How to Turn Your Blog from Blah to Amazing

Having a blog without fresh content can make it difficult for you to monetize it let alone drive quality traffic, leads, and sales.

Outside of having new content, you also have to look at other elements such as the layout, the call-to-actions, your optimization strategy, and much more.

All of these things will help capture the right audience, keep them on your site longer, turn readers into subscribers, and subscribers into paying customers.

In this blog post, I’ll explore how to turn your blog from blah to ahhh-mazing…

Perfect the Structure of Each Blog Post

Did you know that 8 out of 10 people will read headline copy, and only 2 out of 10 will actually read the rest?

For this reason, just focusing on having sensational headlines isn’t enough to make the most out of your blog posts, you have to make sure your blog posts are shaped by what your readers want.

You should be able to answer the following questions:

  • What are the biggest challenges my readers are facing?
  • How can I provide concrete solutions to these challenges?
  • Are my blog posts easy to skim?
  • Are my blog posts optimized?
  • What’s the optimal word count for each blog post?
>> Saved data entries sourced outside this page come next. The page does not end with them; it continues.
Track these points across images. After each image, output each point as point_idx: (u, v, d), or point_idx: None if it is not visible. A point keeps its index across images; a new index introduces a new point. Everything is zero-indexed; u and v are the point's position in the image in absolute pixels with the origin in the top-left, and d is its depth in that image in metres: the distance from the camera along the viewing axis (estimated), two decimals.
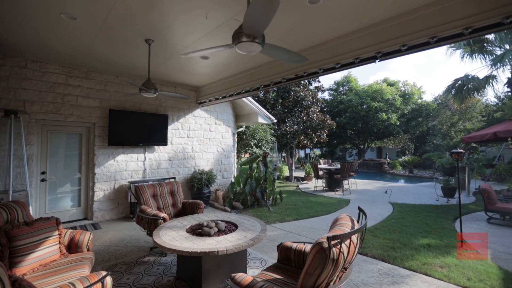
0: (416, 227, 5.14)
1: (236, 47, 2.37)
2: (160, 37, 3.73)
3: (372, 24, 3.29)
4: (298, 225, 5.32)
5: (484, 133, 6.34)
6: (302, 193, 9.04)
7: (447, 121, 20.68)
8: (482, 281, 3.06)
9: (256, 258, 3.67)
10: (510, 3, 2.39)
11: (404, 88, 21.03)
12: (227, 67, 5.16)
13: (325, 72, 4.01)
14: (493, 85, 10.09)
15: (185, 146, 6.79)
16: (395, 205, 7.10)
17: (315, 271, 1.59)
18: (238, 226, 3.10)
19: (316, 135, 11.71)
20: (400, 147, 22.50)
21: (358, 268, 3.41)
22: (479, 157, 11.45)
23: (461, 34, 2.73)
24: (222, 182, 7.72)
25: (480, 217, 5.93)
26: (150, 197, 4.16)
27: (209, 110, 7.39)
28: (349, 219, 2.01)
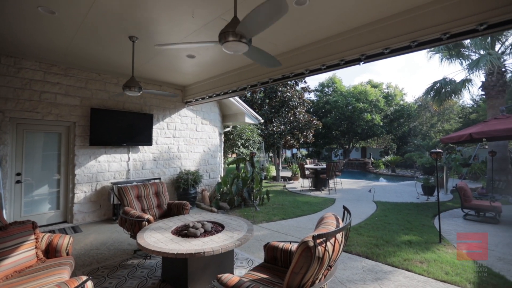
0: (398, 224, 5.31)
1: (222, 46, 2.35)
2: (145, 34, 3.64)
3: (356, 27, 3.37)
4: (284, 225, 5.36)
5: (461, 134, 6.66)
6: (288, 193, 9.11)
7: (427, 122, 21.55)
8: (459, 274, 3.20)
9: (243, 258, 3.66)
10: (483, 11, 2.52)
11: (387, 90, 21.70)
12: (214, 67, 5.11)
13: (311, 73, 4.06)
14: (469, 88, 10.60)
15: (171, 146, 6.67)
16: (378, 203, 7.31)
17: (301, 269, 1.61)
18: (225, 227, 3.08)
19: (302, 135, 11.85)
20: (383, 147, 23.20)
21: (343, 265, 3.49)
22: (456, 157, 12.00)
23: (440, 39, 2.85)
24: (209, 182, 7.65)
25: (457, 213, 6.21)
26: (134, 198, 4.05)
27: (196, 110, 7.30)
28: (334, 217, 2.05)
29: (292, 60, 4.14)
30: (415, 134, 21.05)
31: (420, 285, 2.99)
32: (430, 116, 21.34)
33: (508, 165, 9.24)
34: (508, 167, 9.24)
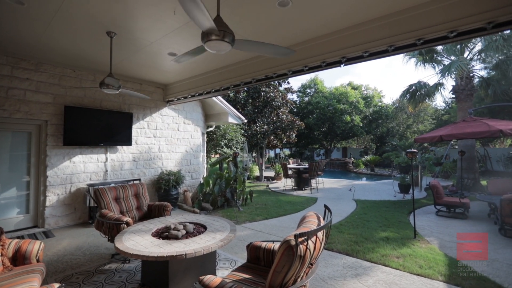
0: (377, 221, 5.51)
1: (205, 45, 2.33)
2: (124, 30, 3.51)
3: (337, 30, 3.46)
4: (268, 224, 5.39)
5: (433, 136, 7.06)
6: (272, 193, 9.17)
7: (404, 123, 22.55)
8: (431, 268, 3.38)
9: (226, 259, 3.64)
10: (454, 20, 2.68)
11: (366, 91, 22.47)
12: (197, 65, 5.04)
13: (294, 73, 4.11)
14: (441, 91, 11.23)
15: (152, 146, 6.48)
16: (358, 201, 7.54)
17: (283, 268, 1.62)
18: (207, 228, 3.04)
19: (285, 135, 11.98)
20: (363, 147, 23.99)
21: (325, 263, 3.56)
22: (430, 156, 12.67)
23: (415, 44, 3.00)
24: (191, 183, 7.52)
25: (430, 210, 6.55)
26: (112, 200, 3.89)
27: (178, 109, 7.16)
28: (316, 216, 2.08)
29: (275, 61, 4.17)
30: (393, 134, 21.95)
31: (396, 279, 3.12)
32: (406, 118, 22.35)
33: (475, 164, 9.89)
34: (475, 166, 9.89)
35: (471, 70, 9.97)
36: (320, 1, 2.82)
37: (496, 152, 15.84)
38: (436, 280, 3.11)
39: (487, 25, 2.55)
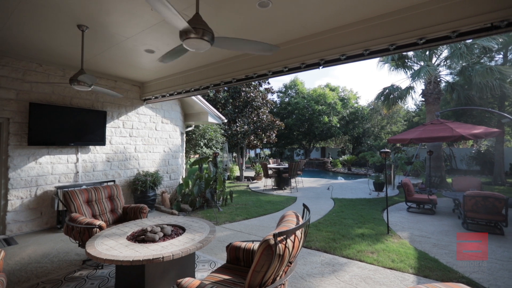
0: (353, 219, 5.72)
1: (183, 42, 2.28)
2: (96, 24, 3.33)
3: (316, 33, 3.54)
4: (248, 224, 5.38)
5: (404, 138, 7.51)
6: (252, 193, 9.19)
7: (378, 124, 23.60)
8: (403, 261, 3.57)
9: (205, 260, 3.58)
10: (422, 28, 2.85)
11: (343, 93, 23.24)
12: (175, 63, 4.91)
13: (274, 74, 4.15)
14: (412, 95, 11.93)
15: (127, 146, 6.23)
16: (336, 200, 7.78)
17: (262, 268, 1.63)
18: (186, 229, 2.97)
19: (266, 136, 12.06)
20: (340, 147, 24.76)
21: (303, 260, 3.63)
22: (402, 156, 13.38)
23: (387, 49, 3.14)
24: (170, 184, 7.33)
25: (402, 207, 6.92)
26: (83, 203, 3.68)
27: (155, 108, 6.94)
28: (295, 215, 2.11)
29: (255, 61, 4.18)
30: (368, 135, 22.89)
31: (371, 274, 3.25)
32: (381, 119, 23.42)
33: (442, 163, 10.59)
34: (442, 165, 10.59)
35: (438, 75, 10.66)
36: (299, 4, 2.87)
37: (460, 152, 17.09)
38: (407, 272, 3.29)
39: (452, 33, 2.74)
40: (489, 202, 4.76)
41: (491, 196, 4.77)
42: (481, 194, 4.87)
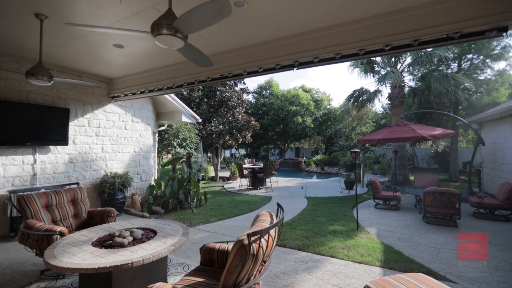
0: (325, 216, 5.92)
1: (155, 38, 2.19)
2: (57, 14, 3.08)
3: (290, 35, 3.60)
4: (222, 225, 5.33)
5: (372, 138, 7.98)
6: (227, 193, 9.12)
7: (349, 125, 24.69)
8: (371, 255, 3.76)
9: (178, 264, 3.48)
10: (389, 35, 3.03)
11: (316, 95, 23.99)
12: (147, 60, 4.72)
13: (249, 74, 4.15)
14: (380, 98, 12.67)
15: (93, 146, 5.84)
16: (309, 198, 7.99)
17: (236, 268, 1.62)
18: (157, 232, 2.86)
19: (241, 136, 12.04)
20: (314, 147, 25.52)
21: (278, 259, 3.67)
22: (370, 156, 14.14)
23: (357, 54, 3.30)
24: (140, 185, 7.01)
25: (371, 204, 7.30)
26: (41, 208, 3.39)
27: (125, 106, 6.60)
28: (269, 214, 2.13)
29: (231, 61, 4.15)
30: (340, 135, 23.85)
31: (341, 269, 3.39)
32: (351, 120, 24.52)
33: (405, 162, 11.37)
34: (406, 164, 11.37)
35: (402, 81, 11.43)
36: (274, 7, 2.90)
37: (421, 151, 18.50)
38: (374, 266, 3.47)
39: (414, 42, 2.95)
40: (445, 198, 5.20)
41: (447, 192, 5.22)
42: (439, 190, 5.31)
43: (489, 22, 2.58)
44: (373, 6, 2.90)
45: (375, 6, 2.89)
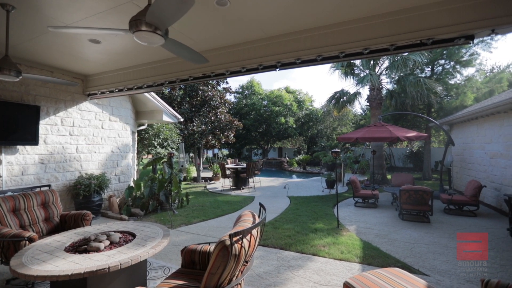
0: (307, 215, 6.02)
1: (133, 35, 2.12)
2: (26, 4, 2.89)
3: (274, 35, 3.62)
4: (205, 226, 5.26)
5: (351, 137, 8.26)
6: (209, 194, 9.02)
7: (330, 126, 25.29)
8: (350, 252, 3.88)
9: (159, 267, 3.39)
10: (368, 39, 3.14)
11: (299, 95, 24.36)
12: (126, 57, 4.54)
13: (232, 74, 4.13)
14: (359, 99, 13.08)
15: (67, 146, 5.54)
16: (292, 198, 8.09)
17: (218, 269, 1.60)
18: (136, 235, 2.77)
19: (224, 136, 11.95)
20: (296, 147, 25.86)
21: (261, 259, 3.68)
22: (350, 155, 14.57)
23: (338, 56, 3.39)
24: (119, 187, 6.75)
25: (351, 202, 7.53)
26: (7, 213, 3.16)
27: (102, 104, 6.32)
28: (251, 215, 2.13)
29: (214, 60, 4.10)
30: (322, 136, 24.35)
31: (323, 266, 3.46)
32: (333, 121, 25.13)
33: (383, 162, 11.84)
34: (383, 163, 11.85)
35: (380, 83, 11.89)
36: (257, 6, 2.90)
37: (398, 151, 19.35)
38: (353, 262, 3.58)
39: (390, 46, 3.08)
40: (419, 195, 5.48)
41: (421, 190, 5.50)
42: (413, 188, 5.58)
43: (458, 30, 2.75)
44: (353, 10, 2.99)
45: (355, 10, 2.98)
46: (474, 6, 2.67)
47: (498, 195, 6.38)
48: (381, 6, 2.91)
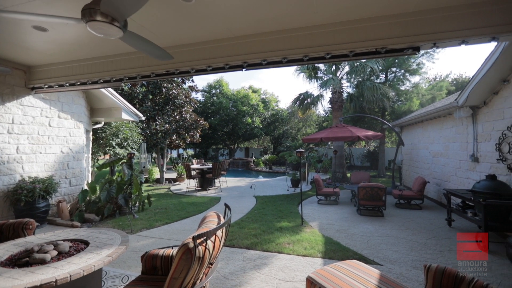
0: (273, 214, 6.13)
1: (87, 25, 1.94)
2: None
3: (240, 36, 3.62)
4: (168, 229, 5.05)
5: (315, 137, 8.64)
6: (173, 195, 8.69)
7: (295, 127, 26.13)
8: (313, 248, 4.04)
9: (116, 275, 3.16)
10: (330, 44, 3.31)
11: (265, 96, 24.74)
12: (79, 48, 4.15)
13: (197, 72, 4.02)
14: (322, 102, 13.75)
15: (4, 146, 4.88)
16: (258, 197, 8.17)
17: (181, 273, 1.54)
18: (90, 243, 2.54)
19: (189, 135, 11.61)
20: (263, 147, 26.23)
21: (226, 260, 3.65)
22: (314, 155, 15.23)
23: (302, 59, 3.51)
24: (70, 191, 6.14)
25: (314, 200, 7.86)
26: None
27: (50, 99, 5.69)
28: (216, 215, 2.10)
29: (178, 57, 3.96)
30: (287, 136, 25.04)
31: (287, 263, 3.55)
32: (297, 122, 26.01)
33: (344, 161, 12.59)
34: (344, 162, 12.59)
35: (341, 87, 12.63)
36: (223, 4, 2.86)
37: (357, 151, 20.75)
38: (316, 257, 3.74)
39: (350, 53, 3.28)
40: (375, 191, 5.94)
41: (376, 187, 5.96)
42: (369, 185, 6.02)
43: (406, 42, 3.05)
44: (316, 16, 3.12)
45: (318, 16, 3.11)
46: (419, 21, 2.99)
47: (439, 190, 7.21)
48: (342, 14, 3.09)
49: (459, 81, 21.05)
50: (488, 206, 4.00)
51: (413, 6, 2.91)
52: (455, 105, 5.61)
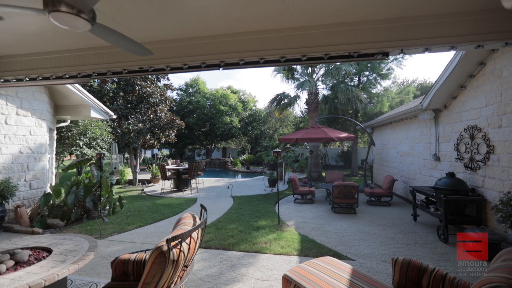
0: (250, 214, 6.14)
1: (49, 16, 1.80)
2: None
3: (217, 34, 3.57)
4: (141, 233, 4.85)
5: (291, 137, 8.83)
6: (147, 197, 8.37)
7: (273, 127, 26.40)
8: (289, 246, 4.11)
9: (83, 284, 2.96)
10: (305, 47, 3.38)
11: (243, 96, 24.72)
12: (42, 40, 3.83)
13: (172, 70, 3.91)
14: (299, 102, 14.02)
15: None
16: (235, 198, 8.14)
17: (154, 278, 1.48)
18: (53, 250, 2.36)
19: (164, 135, 11.25)
20: (240, 147, 26.18)
21: (203, 262, 3.59)
22: (291, 155, 15.50)
23: (279, 60, 3.55)
24: (30, 194, 5.66)
25: (291, 199, 7.99)
26: None
27: (6, 95, 5.20)
28: (192, 217, 2.05)
29: (153, 53, 3.81)
30: (264, 136, 25.23)
31: (264, 262, 3.57)
32: (275, 122, 26.30)
33: (319, 161, 12.95)
34: (319, 162, 12.96)
35: (317, 89, 12.99)
36: (198, 1, 2.81)
37: (331, 151, 21.46)
38: (292, 255, 3.81)
39: (325, 55, 3.38)
40: (348, 190, 6.18)
41: (349, 185, 6.21)
42: (343, 184, 6.26)
43: (376, 47, 3.21)
44: (293, 19, 3.18)
45: (294, 19, 3.17)
46: (388, 29, 3.16)
47: (405, 187, 7.69)
48: (318, 18, 3.17)
49: (423, 86, 22.66)
50: (448, 202, 4.34)
51: (383, 14, 3.08)
52: (420, 108, 6.02)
More specifically, this image depicts the elements to have within each blog post:


User-Friendly Blog Layout

Ease of navigation is important when it comes to increasing time-on-site, reducing your bounce rate, and ultimately, driving readers to take action.

Also, make it easy for readers to learn more about you and get in touch should they want to work with you. Simple things like a subscribe form/button, and contact link should be present.

One of my favorite blog layouts is HelpScout’s. The design is clean, and the categories give readers the option of navigating to the content they care about most.


Write with the Readers in Mind

Being clear about your purpose, expertise, and the content you publish does lots of good when it comes to setting expectations with your readers.

Marketing Sherpa clearly establishes their position here:


Further, I’ve highlighted reasons why mapping your editorial decisions to align with readers is beneficial in a previous post:

Editorial Decisions

These days mapping out a content marketing plan without an editorial calendar is unheard of. Your editorial decisions should be based on the following criteria:

  • What time of day do your readers interact most with your content? Look at your social media channels well into email marketing and paid advertising. Take note of the times that you receive the most and the least amount of activity. Knowing this will help ensure that you’re in sync with your readers and pushing out content at the same frequency they’re online.
  • What type of content do your readers engage with most? There are multiple paths to venture down with content types from videos, images, whitepapers, webinars, infographics, blog posts, eBooks and much more. Your job as a marketer is to find out which type is most valuable to your readers so that you can prioritize appropriately per your editorial calendar.
  • What type of messaging resonates best with your readers? Do they prefer a casual, professional, slang or academic tones? It’s not just about only pushing out messaging that you believe will benefit your company, but putting your readers at the forefront to help amplify your reach. For instance, if your messaging resonates, the likelihood that it’ll be shared is higher.

Test Multiple Offers

Once visitors land on your blog, you have to find ways to keep them coming back for more. To do this, testing multiple offers and having high-quality content pieces to capture their attention will help.


Going Beyond Your Blog

Another way to drive traffic to your blog and make it a place where readers will want to come to consume the content you have is to venture outside of it.

Push for guest blogging opportunities with influencers and other like-minded bloggers. Doing so will enable you to cross-promote one another and expand your presence with a broader audience too.

You can also invite guest bloggers to write on your blog too. This helps take off the pressure of being the only one who generates the content. Instead, you’re making proper use of connecting with others within the community to build your tribe of quality writers.

Final Thoughts

The goal of many having a blog isn’t just to publish great content, but eventually, push that content into making money for you. For this to happen, know that consistency is key.

This means you are pushing out fresh content, keeping track of what happens on your blog (i.e. which content drives the most engagement), and finding creative ways to engage and convert your readers.